Belipola, the first experiment in being analogous to the forest, continues to teach even up to this day. Being analogous to a forest sometimes means using exotic species, which has raised concerns. These concerns are rooted in a vision of a return to the ‘original’ state of the environment. It is hard to consider the removal of people form a landscape that they settled in and claim ownership to. In these anthropogenic areas, the lost forest cannot be brought back, but something ‘analogous’ to it can be, which can also be useful to people. It is not the same, but rather similar. Not all native species are useful in this context. Just as exotic species can be anathema in a conservation forest, native species can sometimes be anathema in anthropogenic forests. The designer considers all these aspects.
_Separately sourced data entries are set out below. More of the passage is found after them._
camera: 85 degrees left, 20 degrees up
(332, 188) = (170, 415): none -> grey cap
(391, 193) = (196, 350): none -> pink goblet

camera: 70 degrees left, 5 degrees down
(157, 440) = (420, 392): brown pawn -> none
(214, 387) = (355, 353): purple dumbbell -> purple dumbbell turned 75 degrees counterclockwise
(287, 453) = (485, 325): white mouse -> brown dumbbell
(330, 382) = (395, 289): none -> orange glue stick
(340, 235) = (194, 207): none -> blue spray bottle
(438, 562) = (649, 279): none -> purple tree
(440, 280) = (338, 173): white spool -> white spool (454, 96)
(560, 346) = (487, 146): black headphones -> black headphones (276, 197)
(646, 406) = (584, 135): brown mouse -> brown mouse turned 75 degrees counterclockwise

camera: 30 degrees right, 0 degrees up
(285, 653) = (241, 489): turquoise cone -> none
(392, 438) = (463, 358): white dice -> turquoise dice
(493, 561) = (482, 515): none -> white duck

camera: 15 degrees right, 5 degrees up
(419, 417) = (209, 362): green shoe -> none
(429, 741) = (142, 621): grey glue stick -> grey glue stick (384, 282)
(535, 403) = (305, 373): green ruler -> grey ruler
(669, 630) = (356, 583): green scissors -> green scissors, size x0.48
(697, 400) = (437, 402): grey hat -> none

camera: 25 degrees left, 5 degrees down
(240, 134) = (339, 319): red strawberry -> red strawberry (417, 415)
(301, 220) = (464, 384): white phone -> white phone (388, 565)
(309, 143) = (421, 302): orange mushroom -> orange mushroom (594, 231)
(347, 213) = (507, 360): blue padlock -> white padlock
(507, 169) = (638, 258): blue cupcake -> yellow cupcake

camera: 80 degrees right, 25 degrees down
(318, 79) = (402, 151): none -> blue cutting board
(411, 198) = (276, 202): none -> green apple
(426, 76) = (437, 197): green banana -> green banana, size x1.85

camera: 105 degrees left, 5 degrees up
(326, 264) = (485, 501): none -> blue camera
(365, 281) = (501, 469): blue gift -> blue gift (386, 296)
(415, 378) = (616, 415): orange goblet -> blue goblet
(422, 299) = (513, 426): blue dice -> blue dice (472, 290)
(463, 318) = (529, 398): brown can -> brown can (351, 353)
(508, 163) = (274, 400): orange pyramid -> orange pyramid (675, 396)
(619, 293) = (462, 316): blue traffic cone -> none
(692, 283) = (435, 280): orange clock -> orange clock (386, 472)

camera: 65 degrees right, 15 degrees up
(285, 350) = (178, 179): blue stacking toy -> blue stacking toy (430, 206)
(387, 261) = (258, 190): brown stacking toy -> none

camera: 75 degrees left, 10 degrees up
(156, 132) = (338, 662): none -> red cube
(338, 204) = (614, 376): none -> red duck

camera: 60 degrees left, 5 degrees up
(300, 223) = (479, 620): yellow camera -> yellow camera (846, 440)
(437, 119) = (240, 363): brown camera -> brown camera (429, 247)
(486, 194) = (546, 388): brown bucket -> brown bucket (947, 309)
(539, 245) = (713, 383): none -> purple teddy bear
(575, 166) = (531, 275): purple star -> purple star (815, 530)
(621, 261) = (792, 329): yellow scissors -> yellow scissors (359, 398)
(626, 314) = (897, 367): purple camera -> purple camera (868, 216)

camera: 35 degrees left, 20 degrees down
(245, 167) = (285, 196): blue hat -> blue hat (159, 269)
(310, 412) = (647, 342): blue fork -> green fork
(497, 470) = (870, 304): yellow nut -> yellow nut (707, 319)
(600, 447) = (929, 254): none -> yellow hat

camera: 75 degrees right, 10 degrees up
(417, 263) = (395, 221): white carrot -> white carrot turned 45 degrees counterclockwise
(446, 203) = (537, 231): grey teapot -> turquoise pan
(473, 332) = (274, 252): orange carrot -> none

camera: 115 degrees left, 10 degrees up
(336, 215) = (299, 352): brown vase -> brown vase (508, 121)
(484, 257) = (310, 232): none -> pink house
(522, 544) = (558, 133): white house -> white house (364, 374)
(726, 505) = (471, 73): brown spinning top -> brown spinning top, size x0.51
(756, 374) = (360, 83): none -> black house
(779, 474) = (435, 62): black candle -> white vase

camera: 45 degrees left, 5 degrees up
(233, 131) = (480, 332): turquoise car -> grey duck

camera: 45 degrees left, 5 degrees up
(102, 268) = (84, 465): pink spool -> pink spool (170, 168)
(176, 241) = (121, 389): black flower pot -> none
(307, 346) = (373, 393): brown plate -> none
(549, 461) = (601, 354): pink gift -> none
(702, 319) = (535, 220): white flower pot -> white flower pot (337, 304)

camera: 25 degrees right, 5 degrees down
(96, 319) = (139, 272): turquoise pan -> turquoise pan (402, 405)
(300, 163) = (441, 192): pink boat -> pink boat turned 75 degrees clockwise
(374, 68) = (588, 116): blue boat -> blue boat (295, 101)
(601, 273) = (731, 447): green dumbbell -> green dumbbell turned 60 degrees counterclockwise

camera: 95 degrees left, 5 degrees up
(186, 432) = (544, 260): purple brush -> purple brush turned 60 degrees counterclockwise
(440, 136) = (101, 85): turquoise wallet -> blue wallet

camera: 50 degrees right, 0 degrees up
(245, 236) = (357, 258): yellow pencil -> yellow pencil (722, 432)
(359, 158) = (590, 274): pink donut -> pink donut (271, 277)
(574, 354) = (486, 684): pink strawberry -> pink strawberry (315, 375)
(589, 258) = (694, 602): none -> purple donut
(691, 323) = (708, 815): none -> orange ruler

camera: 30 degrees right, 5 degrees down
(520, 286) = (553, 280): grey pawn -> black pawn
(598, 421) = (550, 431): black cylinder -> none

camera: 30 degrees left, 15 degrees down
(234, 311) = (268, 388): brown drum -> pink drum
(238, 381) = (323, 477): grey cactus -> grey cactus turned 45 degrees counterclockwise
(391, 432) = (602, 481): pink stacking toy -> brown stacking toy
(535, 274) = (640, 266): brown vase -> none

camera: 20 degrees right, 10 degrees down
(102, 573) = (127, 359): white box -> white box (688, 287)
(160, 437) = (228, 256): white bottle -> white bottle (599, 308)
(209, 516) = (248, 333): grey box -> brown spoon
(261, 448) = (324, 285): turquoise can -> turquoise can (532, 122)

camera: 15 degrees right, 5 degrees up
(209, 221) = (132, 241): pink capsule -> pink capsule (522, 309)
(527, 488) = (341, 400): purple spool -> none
It was only in 1993, when working as the Research Fellow (Ecologist) with the Centre for Farm Planning and Land Management, at Melbourne University, that I began working on a text, encouraged by Peter Mathews and John Jack, my co-author, I completed the draft by 1995. It is a great pleasure to see it being republished on the web by IAFN. This could not have happened without the help of the dedicated staff of the Geography & Environmental Science Department at Monash University.

Analogue forestry has come a long way from there, as a system designed to be productive economically, productive in biodiversity and productive in biomass. It is becoming a promising promoter of global cooling, the creation of cloud condensation nuclei, cleaning groundwater and oxygen generation. To understand the philosophy that guides it, this book will be the best resource.